Whenever I think of point of view and details, I think of grass.

Grass is grass—right? We may find it more attractive when it thrives in a proper place, like a suburban lawn rather than between slabs of sidewalk. And perhaps more attractive still, when it’s carefully tended to, watered, mowed, and fertilized.
Growing up in a military family, I moved around a lot. From place to place, lawns changed. In Texas, their trimmed blades were scratchy. Lawns resembled green pot-scrubbers. In Arizona, our base-housing lawns looked inviting, but run barefoot across one, and you might hit a thorn as sharp as a dagger. Ow! In North Carolina, our grass struggled to thrive in the clay soil. In Ohio, it grew lush and soft.



But when I was fourteen, Dad hung up his uniform, and we moved to the Oregon countryside. We bought horses, and the world of grasses really transformed. From ornamentation to food. Our horses rushed to lush blades, their teeth cropping them with vigor.
I began to gauge a pasture’s appeal from a horse’s perspective.
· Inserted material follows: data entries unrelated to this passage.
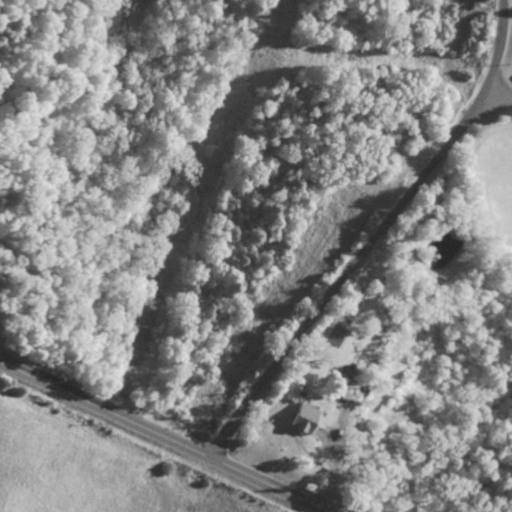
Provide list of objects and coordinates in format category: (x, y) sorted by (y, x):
road: (496, 101)
road: (376, 236)
building: (345, 387)
building: (302, 420)
road: (166, 437)
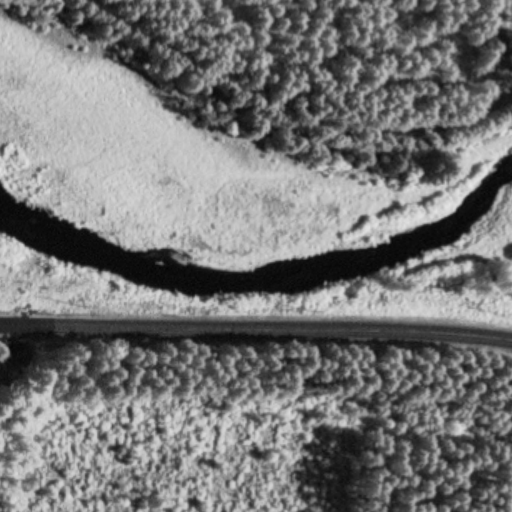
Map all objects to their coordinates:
road: (64, 1)
road: (498, 68)
river: (255, 213)
road: (256, 330)
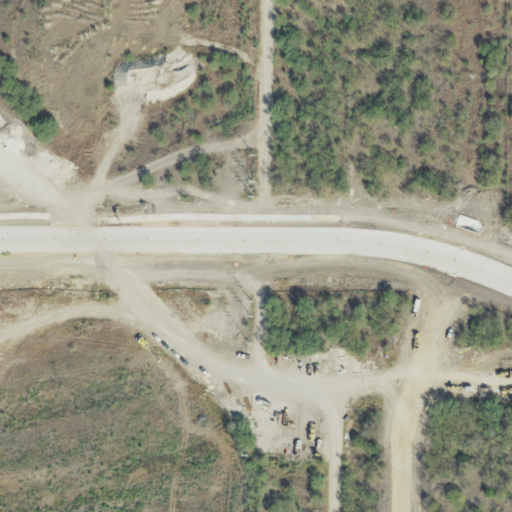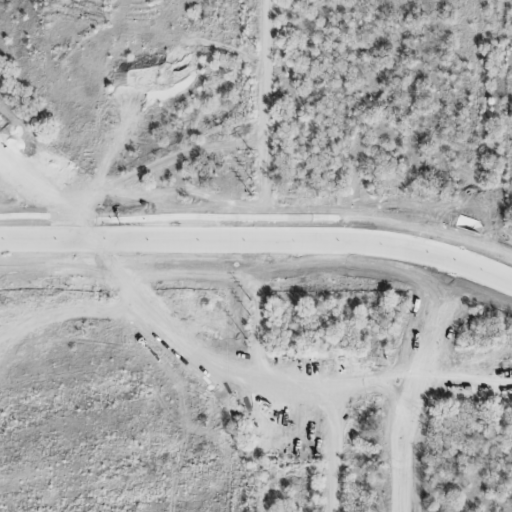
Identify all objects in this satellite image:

Mmm, well-watered and fetlock-high grasses. Spring grasses grew rich and inviting—but too much, too fast, could produce an aching belly. And, oh, dear, how heartbreaking; anything nibbled to dust levels or dried to hay or worse, dried to brittle, seedless stalks.
Names grew in fields—meadow fescue, perennial ryegrass, Kentucky bluegrass, and sweet timothy. Complexity grew, too. The best pastures offered grazers a mix of grasses and herbs. The suburban gardener might detest clover, yarrow, and dandelions but not the grazing horse.




I could go on and on about pastures—and don’t get me started about horses—but you might be asking what grass has to do with writing. It’s about learning to take a detail and detailing it.
Grass. You can allude to a season in a story by whether the grass is frost-covered, new-growth lush, or sun withered. You can describe its setting—city, suburbs, countryside—and its color and texture. And what about metaphor? What does grass mean from the perspective of suburban child, growing in friendly or unfriendly soils? A picked-over monoculture, chock full of weeds, or a bounty of nutritious and healing herbs?
Take a detail you think you know. View your “grass” from a fresh perspective. Get down on your knees and dig deeper. What’s there? Strawberries? Primroses? An orchid or mushroom? Stinging nettles or poison ivy? You may think you understand your lawns or pastures, but worlds of wildlife live below the blades of grasses and herbs, mammals, insects, spiders. Mosses, fungi, bacteria, microbes, viruses, and more. How can a fresh perspective impact your story? Its setting, conflict, or characters?